Hanin -bukan nama sebenarnya- adalah seorang gadis yang masih muda belia
dan merupakan anak satu-satunya bagi kedua orang tuanya. Dia lahir ke
dunia setelah masa-masa mandul selama sepuluh tahun. Sepanjang itu, sang
bapak dan ibu merasakan ketiadaan anak. Pandangan masyarakat yang sinis
membunuh hati sang ibu dan berbagai perasaan putus asa mengebirinya.
Sang bapak mendambakan bisa melihat keturunannya, meski dia sudah
termakan usia. Sedangkan sang ibu mendambakan agar dikarunia sesuatu
yang bisa menjaga dan menutupi aibnya.
Namun, hari dari demi
hari dan tahun demi tahun berlalu, tapi kondisi pun tetap kritis. Maka,
tidak ada lagi harapan dari segi medis maupun pihak dokter. Dia hanya
bisa bergantung kepada Allah SWT. Allah pun menghendaki dia membaca
berita di salah satu koran tentang perkembangan baru dalam dunia
kedokteran, khususnya tentang masalah kemandulan di salah satu negara
Eropa. Maka, dia pun mengemasi koper dan berpamitan pada keluarga dan
orang-orang tercinta. Dia mengikuti pengobatan intensif sepanjang bulan
untuk menjalani beberapa pemeriksaan dan eksperimen sampai akhirnya bisa
melahirkan bayi.
Dia pun pulang membawa bayinya kepada
keluarganya dan keluarga suaminya di saat semuanya larut dalam
kegembiraan dan kebahagiaan. Kesedihan pun berubah menjelma menjadi
kebahagiaan. Semua itu terjadi pada malam hari raya.
Bocah ini
pun tumbuh dewasa dan menjadi pusat perhatian semuanya. Sementara
tahun-tahun berlalu begitu cepat sampai anak ini pun melanjutkan studi
di perguruan tinggi untuk mejadi seorang guru agar dapat memenuhi
obsesinya dan menjadi elemen yang baik di tengah masyarakat. Dia pun
berhasil meraih ijazah gelar sarjana dan lulus di saat banyak orang
malah terancam Drop Out (DO). Dia duduk di rumah sepanjang musim kemarau
sambil menanti surat panggilan kerja.
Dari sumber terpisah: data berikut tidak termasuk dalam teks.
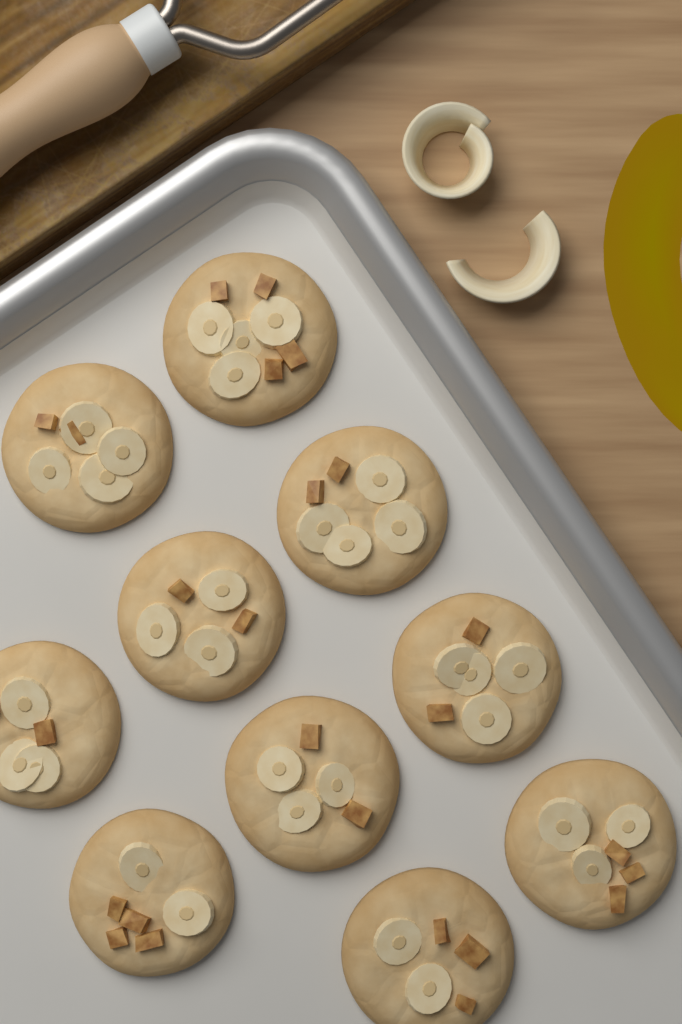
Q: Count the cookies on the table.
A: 10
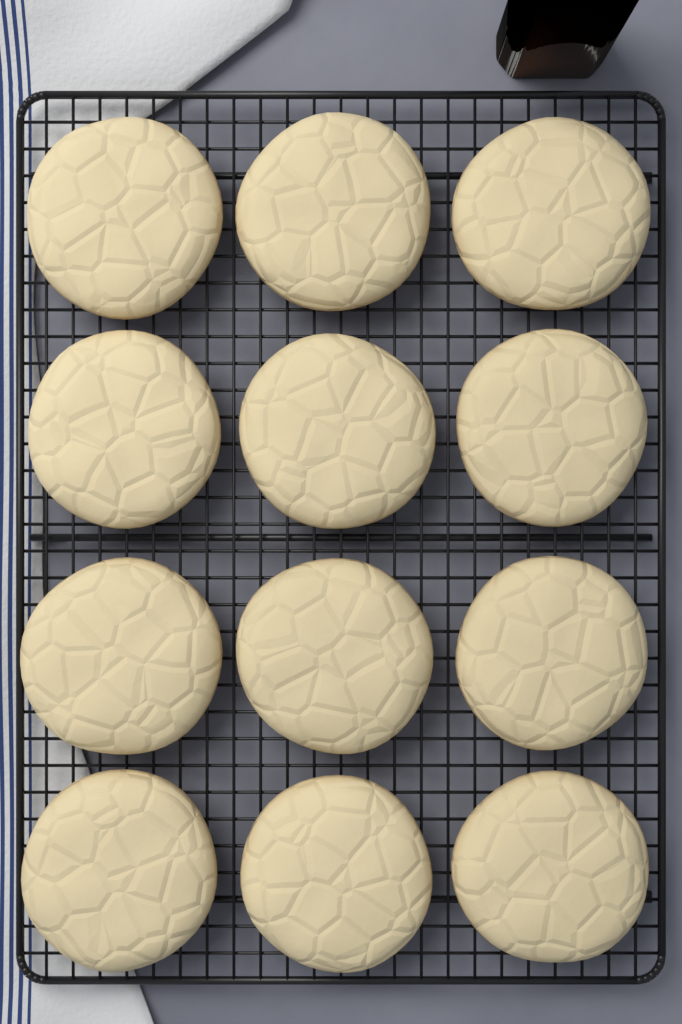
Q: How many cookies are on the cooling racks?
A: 12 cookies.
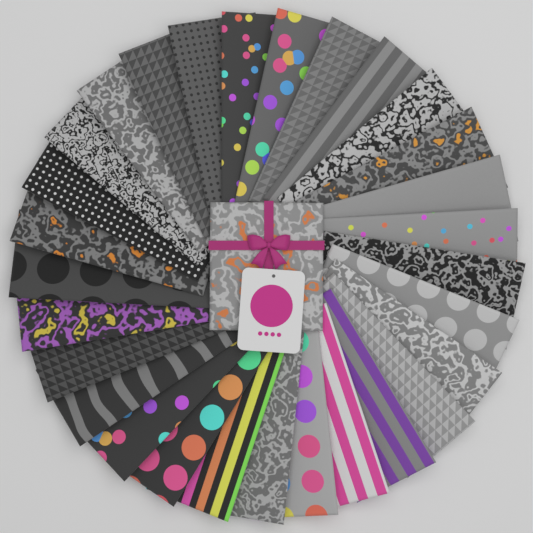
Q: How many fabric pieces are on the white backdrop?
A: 30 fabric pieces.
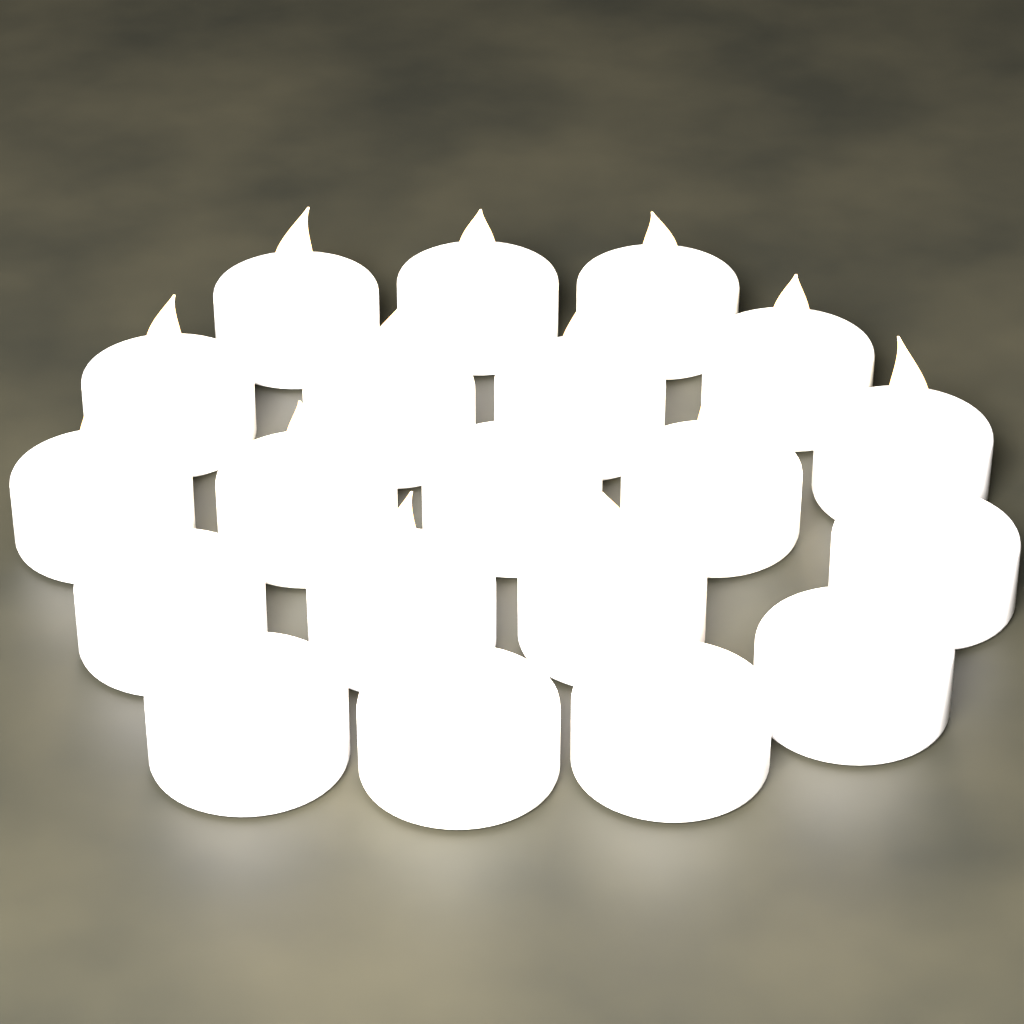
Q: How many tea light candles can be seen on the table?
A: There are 20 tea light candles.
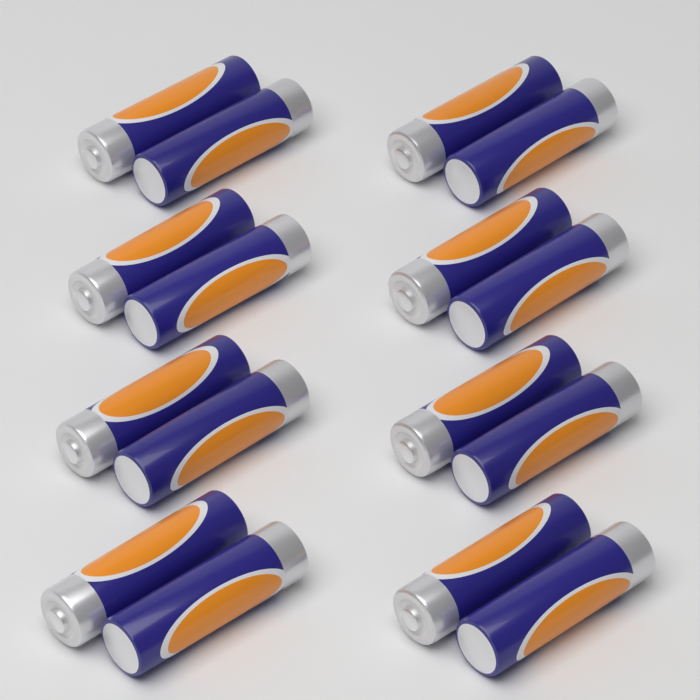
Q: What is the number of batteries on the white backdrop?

Sungguh, kebahagiaan telah
mengetuk pintunya sewaktu dia menerima surat panggilan kerja. Malam
harinya, dia pun tidak bisa tidur karena saking gembiranya.
Pada
pagi harinya, dia berangkat ke tempat tujuan untuk mengetahui tempat
kerjanya dengan didampingi kedua orangtuanya. Akan tetapi, serasa belum
lengkap kegembiraan itu, tiba-tiba dia merasa bumi bergetar di bawah
kedua telapak kakinya mengamcamkan sesuatu yang tidak menyenangkan.
Dia
tahu benar bahwa dia bakal bekerja di salah satu pemukiman yang
berjarak 250 km dari kota tinggalnya, dengan melewati jalan-jalan yang
dikelilingi banyak mara-bahaya. Sang bapak pulang ke rumahnya sedang
kesedihan senantiasa menyelimutinya. Dia merasa telah berjalan menentang
arus dan berjalan di balik prasangka, tapi dia tidak menuai selain
fatamorgana.
Malam harinya, dia tidak bisa tidur. Dia
dipusingkan oleh pikiran, apakah harus mencegah putri dan anak semata
wayangnya itu untuk menerima pekerjaan itu.? Apakah dia harus memaksanya
untuk tetap di rumah karena menjaga kehidupannya padahal dia lahir
setelah mengalami masa-masa gersang (mandul).?
Putrinya
bersimpuh di depannya sambil menangis, menjerit dan memohon kepadanya
agar hatinya luluh, “Ayahanda, jangan engkau tolak pekerjaanku sebagai
kesempatan yang barangkali takkan terulang lagi untuk selamanya.”
Sang
bapak yang malang ini pun menjawab, “Kamu adalah kesempatan umurku yang
takkan terulang lagi untuk kedua kalinya…lalu bagaimana aku
menyia-nyiakanmu dengan begitu mudah.?”
Di hadapan permohonan
sang anak dan ibunya, sang bapak pun menyerah dan dengan terpaksa dia
sepakat. Setiap hari, sang putri menumpang bus bersama teman-teman
wanitanya menempuh jarak yang tidak kurang dari 6 jam pulang dan pergi,
hingga ketika sudah kembali ke rumahnya seolah-olah tulang-tulangnya
remuk redam akibat kelelahan.
Usia sang putri sudah menginjak
dewasa dan telah menjadi mempelai cantik yang menantikan seorang lelaki
yang akan mengetuk pintu hatinya dan menjadi pendamping hidupnya nanti,
agar mereka bisa bersama-sama membangun mahligai rumah tangga. Akhirnya,
salah seorang kerabatnya yang bekerja sebagai arsitektur di salah satu
perusahaan meminangnya. Tanpa berpikir panjang, dia pun langsung
menerimanya. Pada saat itu, dia sudah mendekati usia perawan tua dan
bisa saja terlambat menikah.
Masa pertunangan dan akad nikah pun
sudah berjalan setahun. Di sela-sela itu, mereka mempersiapkan
perangkat rumah tangga dan menentukan liburan panjang untuk
melangsungkan pernikahan, mengingat ada banyak waktu di masa-masa itu
untuk menyelami kebahagiaan dan ketenangan.
Hari demi hari terus
berjalan, sedang dia selalu merasakan sukarnya jalan dan kepenatan
perjalanan sehari-hari yang menyita seluruh waktunya. Akan tetapi, dia
tetap menahan, merasakan dan menyembunyikan banyak hal yang dialaminya
dari keluarganya, setelah terlihat senyuman dingin pada kedua bibirnya.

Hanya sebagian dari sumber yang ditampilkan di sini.